Mining activities result in heavy metal (HMs) pollution and pose threats to human health, reduce natural vegetation, and impose socioeconomic impacts on communities around mining sites. Remediation technologies like HM biosorption, biochar application, and phytomining have the goal of cleaning the environment. They are applied in the mining landscape for the adsorption and recover of HMs and for phytotoxicity reduction. Biosorption can help in the recovery of HMs from polluted soil, acid mine drainage systems, and wastewater. Biochar application can help in increasing soil pH, establishing vegetative cover, and reducing the runoff and erosion of mine waste (water- and air-suspended particles) areas far away from mines.
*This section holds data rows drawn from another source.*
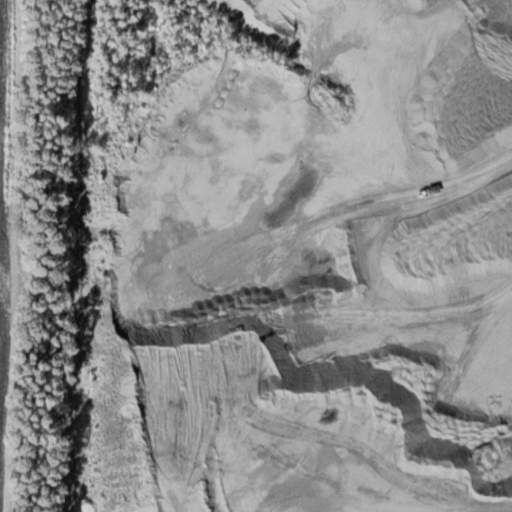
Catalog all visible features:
crop: (8, 243)
quarry: (309, 270)
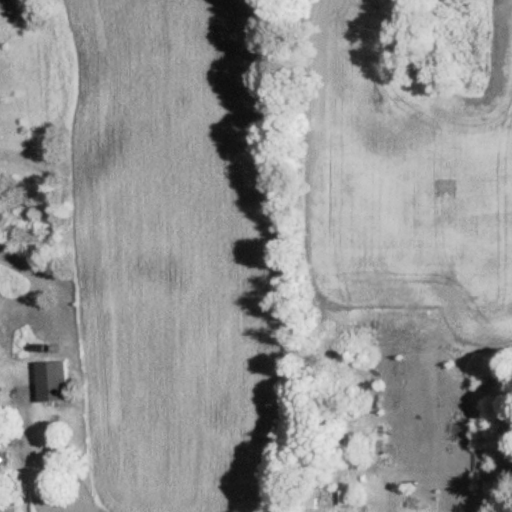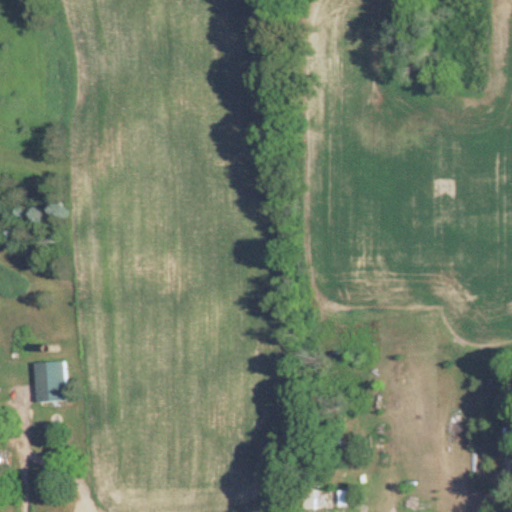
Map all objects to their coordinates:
building: (51, 381)
road: (24, 453)
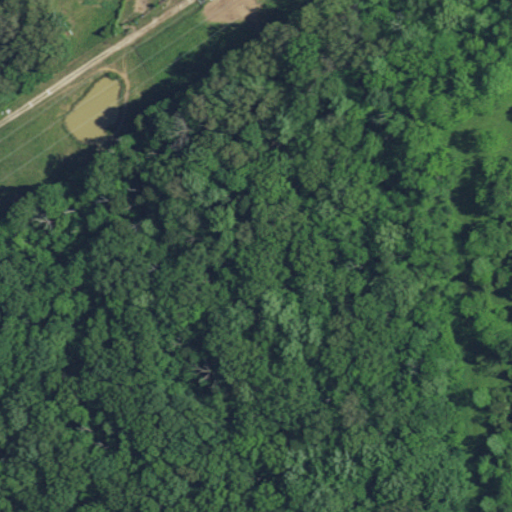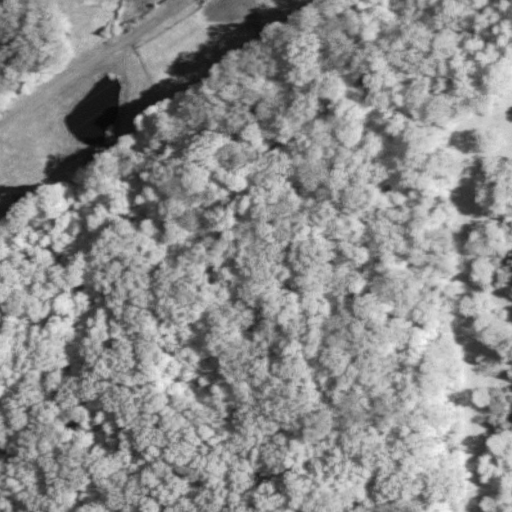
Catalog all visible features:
road: (270, 244)
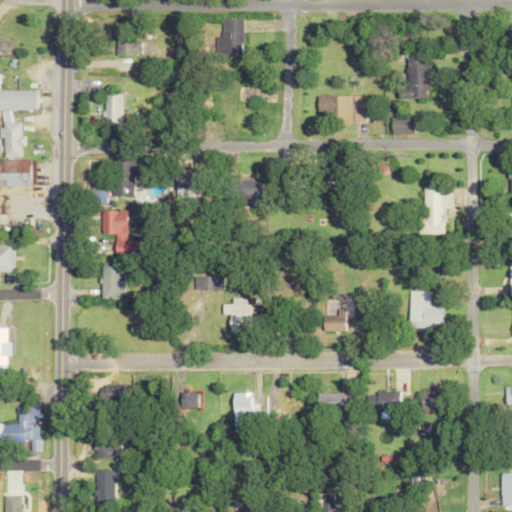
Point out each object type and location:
road: (282, 1)
road: (490, 1)
road: (256, 2)
building: (225, 38)
building: (124, 45)
road: (279, 73)
building: (416, 78)
building: (342, 107)
building: (109, 109)
building: (511, 113)
building: (11, 120)
building: (399, 125)
road: (285, 143)
building: (16, 172)
building: (121, 178)
building: (508, 180)
building: (182, 183)
building: (249, 191)
building: (431, 208)
building: (110, 223)
building: (509, 223)
building: (126, 248)
road: (56, 255)
road: (462, 257)
building: (5, 258)
building: (508, 272)
building: (109, 280)
building: (206, 283)
road: (28, 290)
building: (420, 310)
building: (236, 312)
building: (334, 321)
building: (510, 324)
building: (2, 345)
road: (284, 358)
building: (506, 394)
building: (187, 399)
building: (385, 399)
building: (428, 400)
building: (286, 405)
building: (241, 407)
building: (411, 416)
building: (21, 427)
building: (511, 441)
building: (104, 449)
road: (27, 462)
building: (418, 484)
building: (103, 486)
building: (504, 487)
building: (323, 504)
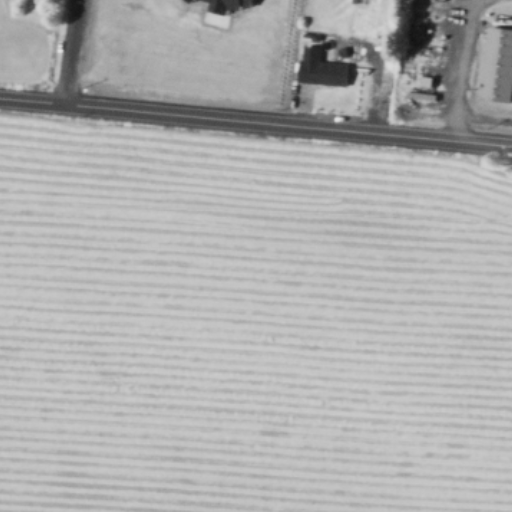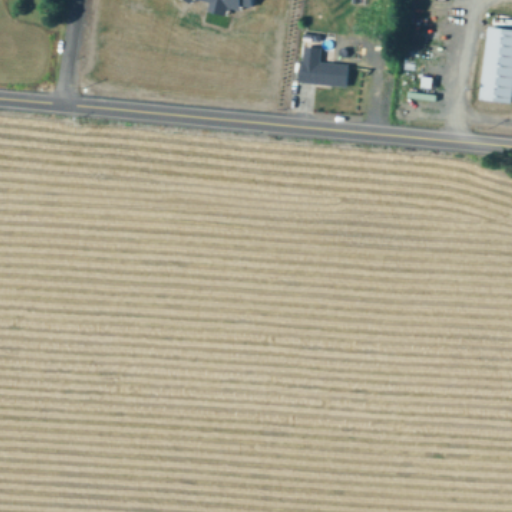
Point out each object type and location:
road: (478, 1)
building: (231, 4)
road: (68, 51)
road: (380, 54)
building: (499, 63)
building: (499, 68)
road: (464, 69)
building: (327, 70)
building: (326, 73)
road: (484, 118)
road: (256, 121)
crop: (250, 322)
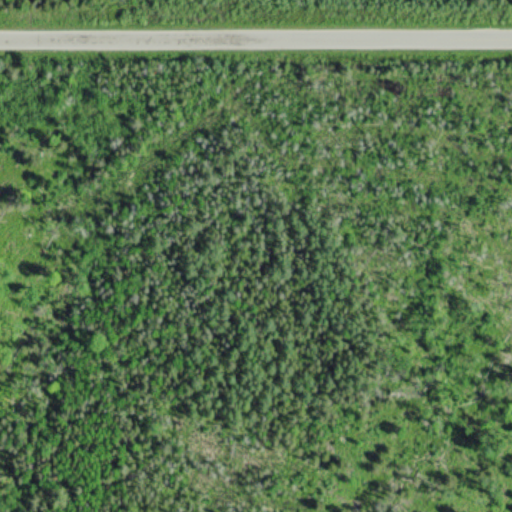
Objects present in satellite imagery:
road: (256, 43)
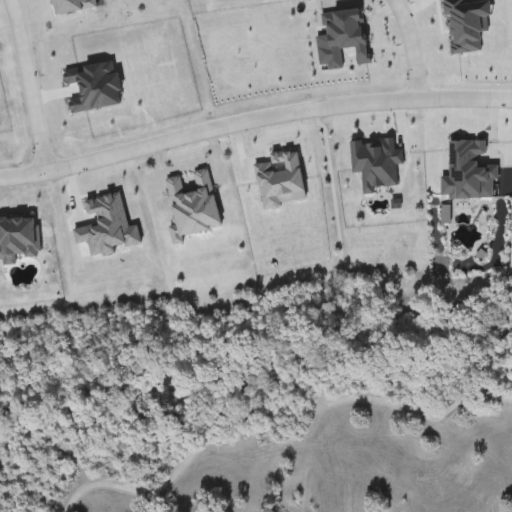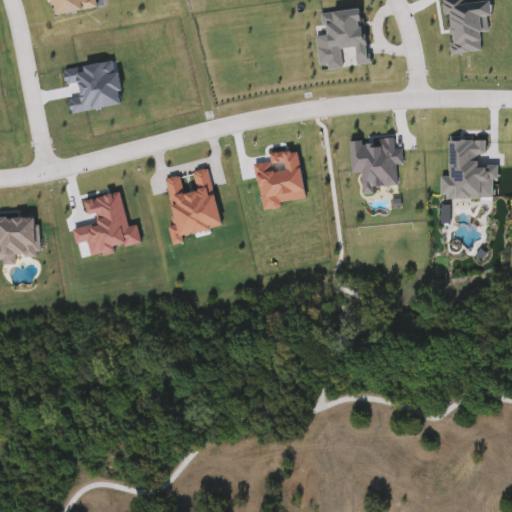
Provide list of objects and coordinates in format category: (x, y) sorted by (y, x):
road: (410, 49)
road: (30, 86)
road: (253, 120)
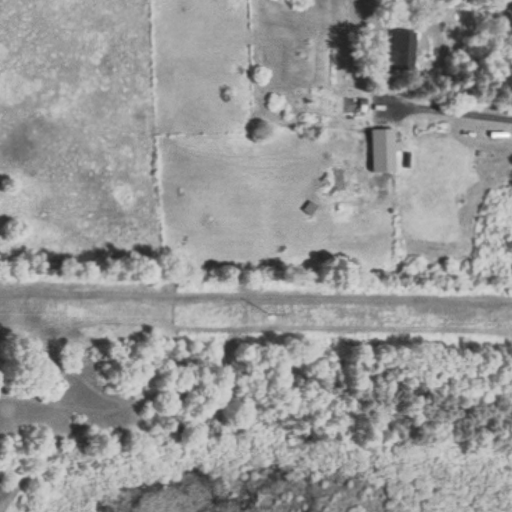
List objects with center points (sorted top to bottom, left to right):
building: (398, 51)
building: (380, 150)
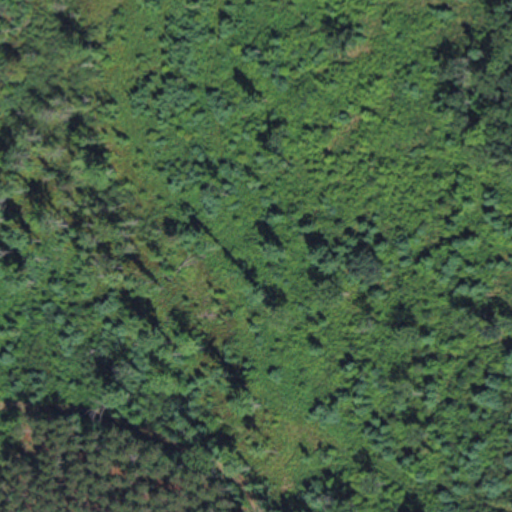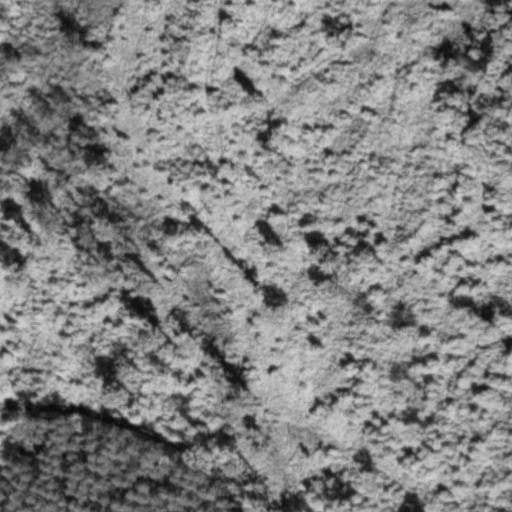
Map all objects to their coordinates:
park: (256, 160)
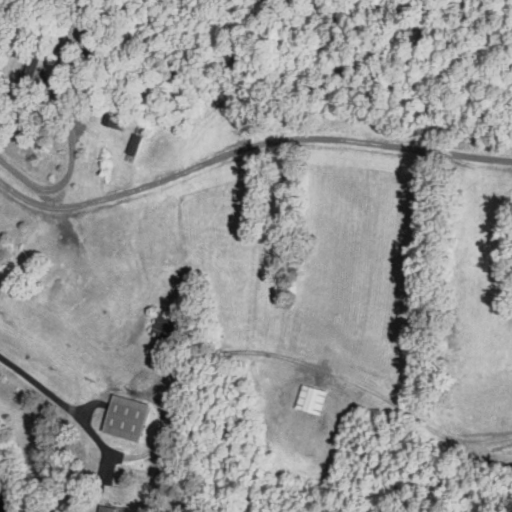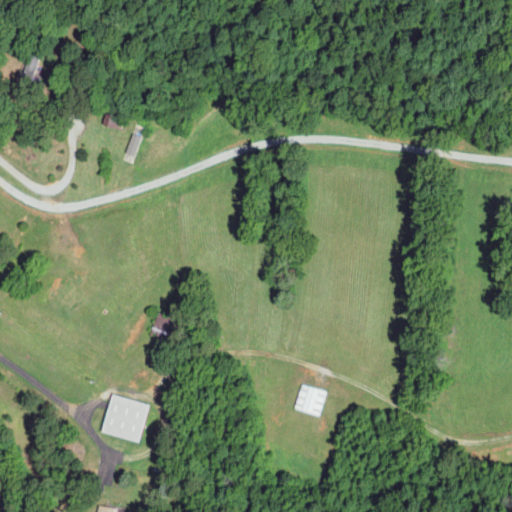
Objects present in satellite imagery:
road: (248, 143)
road: (55, 186)
building: (158, 324)
building: (309, 399)
road: (64, 406)
building: (123, 417)
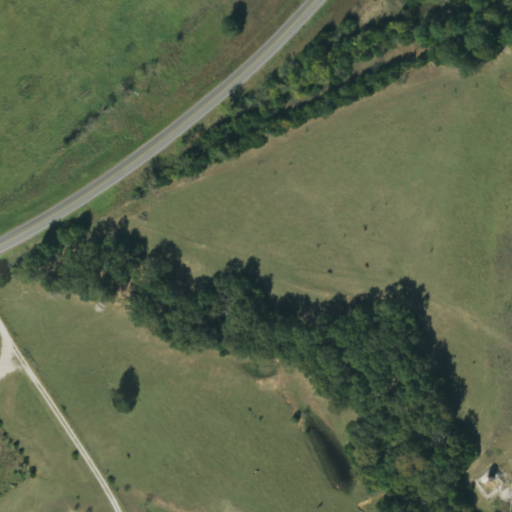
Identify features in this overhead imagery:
road: (48, 48)
road: (165, 133)
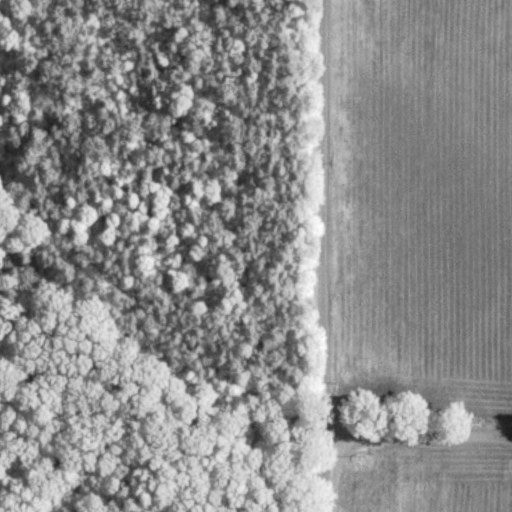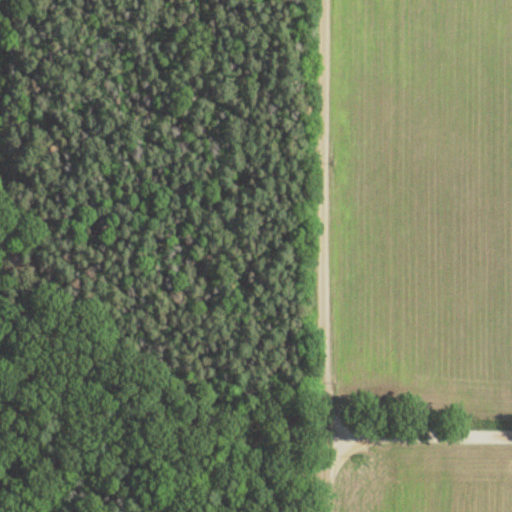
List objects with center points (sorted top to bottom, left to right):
road: (325, 256)
road: (418, 433)
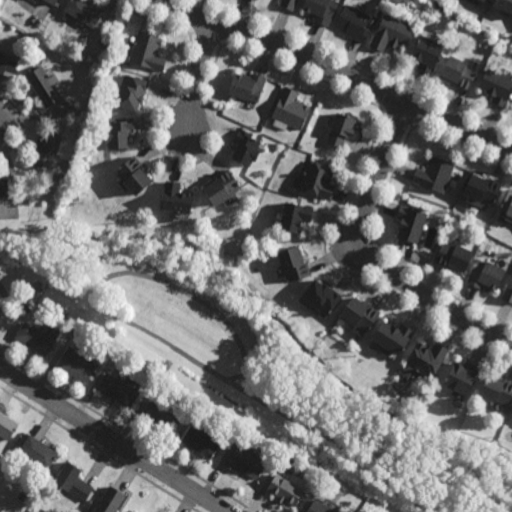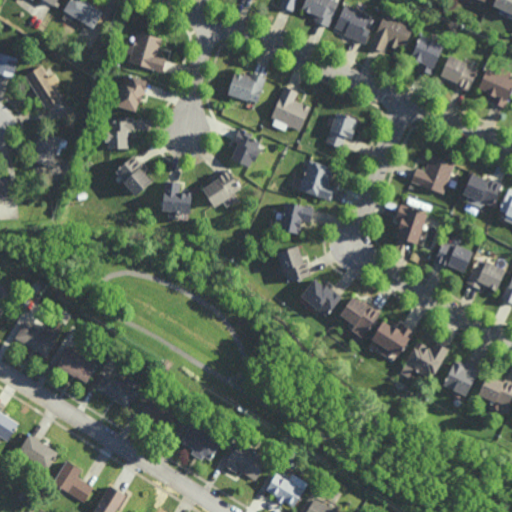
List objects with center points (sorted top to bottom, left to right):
building: (51, 1)
building: (481, 1)
building: (52, 2)
building: (288, 4)
building: (289, 4)
building: (504, 5)
building: (503, 6)
building: (319, 9)
building: (320, 10)
building: (84, 11)
building: (84, 12)
building: (353, 23)
building: (354, 23)
building: (391, 32)
building: (391, 34)
building: (145, 51)
building: (147, 51)
building: (426, 52)
building: (427, 53)
building: (8, 63)
building: (8, 64)
road: (337, 70)
building: (458, 72)
building: (458, 73)
road: (195, 79)
building: (45, 85)
building: (246, 85)
building: (496, 85)
building: (45, 86)
building: (246, 86)
building: (497, 86)
building: (130, 91)
building: (131, 93)
building: (289, 110)
building: (289, 111)
building: (341, 128)
building: (341, 129)
building: (117, 131)
building: (119, 132)
building: (245, 147)
building: (46, 148)
building: (246, 148)
building: (49, 150)
building: (434, 173)
building: (132, 174)
building: (434, 174)
building: (134, 176)
building: (317, 179)
building: (318, 180)
building: (220, 186)
building: (4, 187)
building: (481, 187)
building: (4, 188)
building: (221, 188)
building: (481, 189)
building: (175, 197)
building: (176, 198)
building: (507, 202)
building: (507, 204)
building: (294, 216)
building: (294, 217)
building: (409, 222)
building: (410, 223)
building: (453, 255)
building: (453, 256)
road: (372, 257)
building: (292, 263)
building: (293, 264)
building: (486, 274)
building: (485, 275)
road: (107, 277)
building: (36, 287)
building: (508, 292)
building: (508, 292)
building: (320, 295)
building: (320, 296)
building: (359, 312)
building: (359, 315)
building: (391, 336)
building: (392, 337)
building: (35, 338)
building: (35, 339)
building: (426, 357)
building: (425, 359)
building: (74, 364)
building: (77, 365)
building: (165, 365)
park: (229, 365)
road: (235, 375)
building: (460, 376)
building: (461, 376)
road: (303, 388)
building: (496, 389)
building: (116, 390)
building: (117, 390)
building: (496, 390)
building: (241, 408)
building: (159, 414)
building: (158, 417)
building: (7, 426)
building: (7, 426)
road: (114, 440)
building: (201, 441)
building: (200, 442)
building: (37, 452)
building: (38, 452)
road: (341, 453)
building: (245, 460)
building: (246, 461)
building: (71, 481)
building: (72, 481)
building: (287, 488)
building: (287, 488)
building: (108, 500)
building: (110, 500)
building: (318, 507)
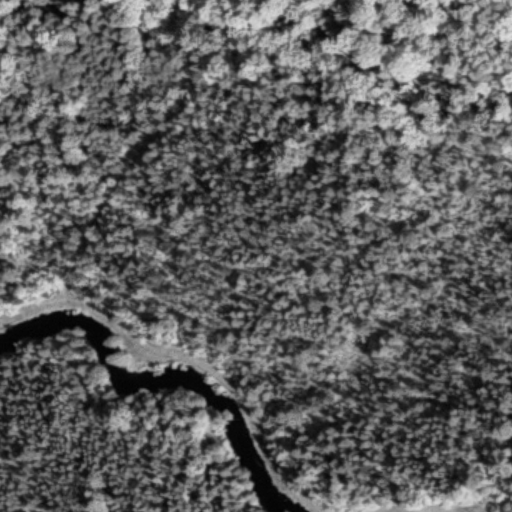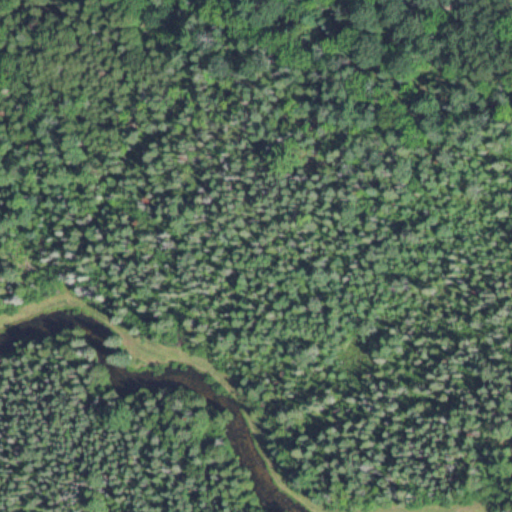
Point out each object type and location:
river: (165, 377)
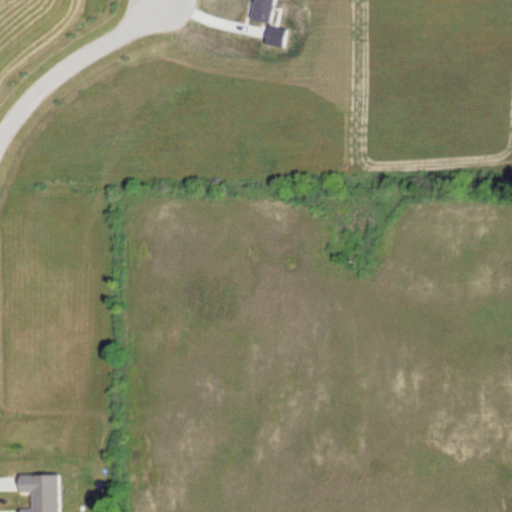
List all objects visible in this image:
road: (72, 60)
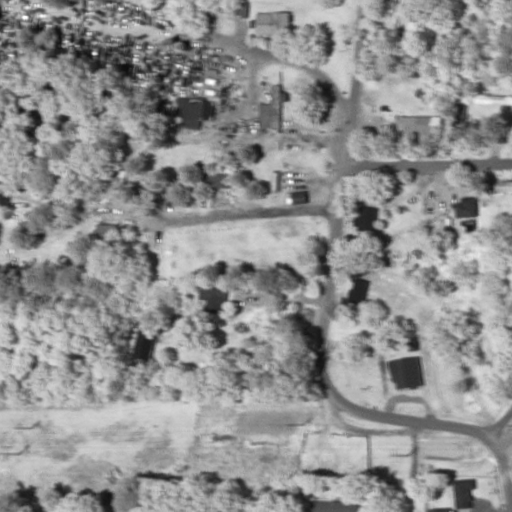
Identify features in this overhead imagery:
building: (274, 22)
building: (273, 108)
building: (193, 110)
building: (421, 124)
road: (427, 160)
building: (219, 175)
building: (466, 206)
road: (237, 215)
building: (366, 218)
building: (109, 229)
building: (214, 299)
road: (324, 319)
building: (146, 341)
building: (407, 371)
road: (499, 422)
power tower: (304, 424)
power tower: (32, 426)
power tower: (15, 452)
power tower: (405, 454)
building: (463, 491)
building: (335, 505)
building: (438, 509)
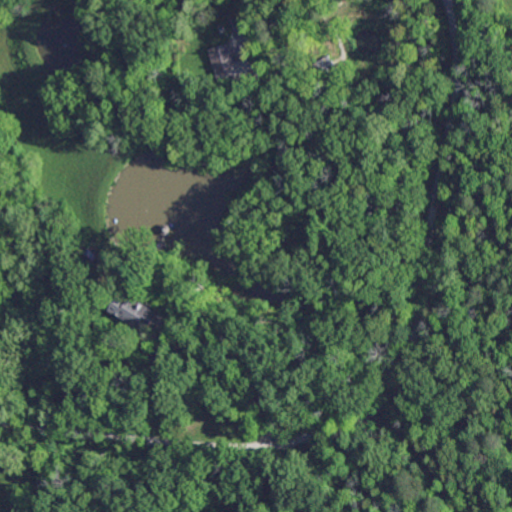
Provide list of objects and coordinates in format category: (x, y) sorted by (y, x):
building: (391, 26)
building: (254, 28)
building: (296, 28)
building: (363, 35)
building: (223, 36)
building: (370, 45)
building: (232, 66)
building: (322, 68)
building: (341, 71)
building: (236, 73)
building: (164, 230)
building: (135, 312)
building: (143, 314)
road: (248, 385)
road: (389, 393)
road: (433, 474)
Biochar can be used to assist in phytoremediation practices aimed at in situ stabilization and reducing the uptake and bioavailability of HMs in polluted soils. Phytomining can be applied to recover the precious metals in plant biomass after it is harvested from polluted sites. These processes are successful to some extent, but they also have specific limitations in the long run. Biosorbents have limited reuse efficiency for HM recovery. Biochar can also cause locking or oversupplying of soil nutrients, increases in soil pH, cementing effects, and changes in soil albedo. Phytomining is affected by the concentration of metals in the soil, plants, and plant biomass, but it offers the possibility of metals to be recovered and sold.